Nécessité du logement social à Séné

Le logement social à Séné n’est pas une variable d’ajustement de la politique de l’Habitat. Pour Séné Avenir et Solidarité, c’en est même la pièce maîtresse.

Le logement social est la pièce maîtresse de la politique de l’habitat sur Séné pour (au-moins) quatre raisons :

  1. C’est la seule façon de permettre à nombre de ménages modestes de rester ou de s’installer à Séné
  1. C’est un réel amortisseur au vieillissement naturel de la population Sinagote. C’est même un incontournable comme dans nombreuses communes du littoral breton pour maintenir un équilibre et un renouvellement générationnel indispensable pour pérenniser nos services, notamment les écoles, mais aussi de nombreuses associations.
  1. C’est le seul moyen de fixer sur notre territoire des emplois de proximité non délocalisables : les emplois liés aux services d’aide à domicile et à la personne, les services et les commerces de proximité pourvoyeurs d’une main-d’œuvre nombreuse aux conditions souvent modestes. Face au vieillissement de la population, le nombre de ces emplois ne va que s’accroître dans les prochaines décennies. Nous devons l’anticiper.
  1. Enfin, depuis 2001, la loi relative à la Solidarité et au Renouvellement Urbains impose aux communes de plus de 3 500 habitants d’atteindre un taux minimal de logements sociaux, initialement fixé à 20 % et désormais porté à 25 % pour certaines d’entre elles. À défaut, l’État peut leur infliger une pénalité pour « carence » en logements sociaux, susceptible de peser lourdement sur le budget communal.
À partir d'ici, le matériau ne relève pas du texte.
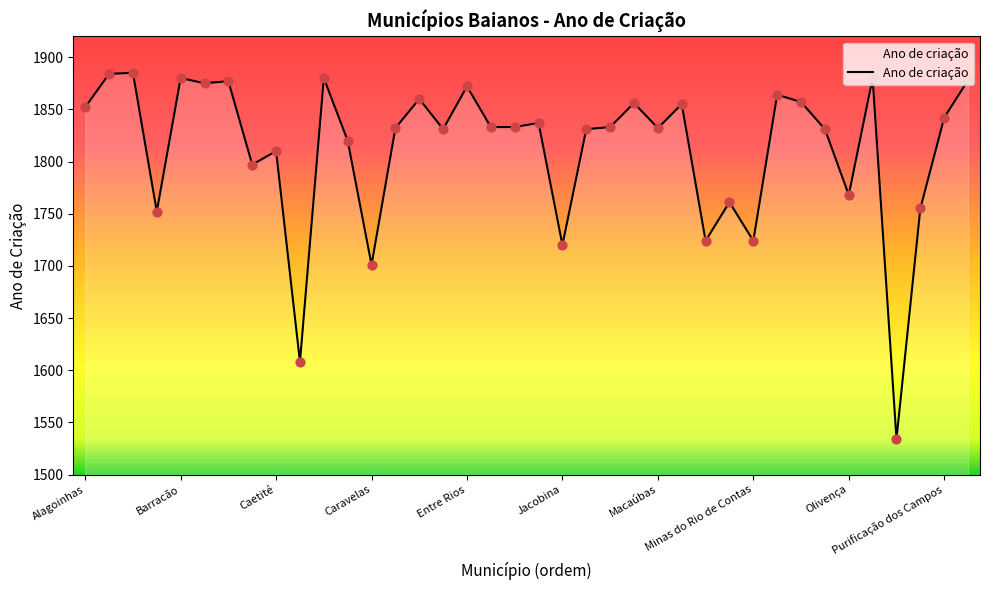

What is the smallest value displayed?

1534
Avec 17 % de logements sociaux, et bien que ce chiffre ait doublé en moins de deux décennies (8,5 % en 2008), il convient de poursuivre l’effort. Si l’État a jusqu’à présent tenu compte des politiques menées par la commune pour atteindre l’objectif et l’a exonérée de toute pénalité, nul ne peut garantir que cette position sera maintenue.

C’est dans cette optique et pour l’ensemble des raisons exposées ci-dessus que la municipalité de Sylvie Sculo a inscrit l’obligation de 50 % de logements sociaux dans toutes les nouvelles opérations de construction comportant au moins six logements. Il convient de souligner que la typologie des logements sociaux s’est diversifiée : logements locatifs, dispositifs de location-accession, foyers-logements, etc. La commune devra ainsi réaliser 250 logements sociaux supplémentaires au cours du prochain mandat. Ils viendront s’ajouter aux 750 existants afin de permettre à la commune de se conformer à ses obligations règlementaires.

Nous constatons que d’autres candidats ont presque totalement fait l’impasse sur ce sujet dans leur programme. À notre avis, cela est préoccupant.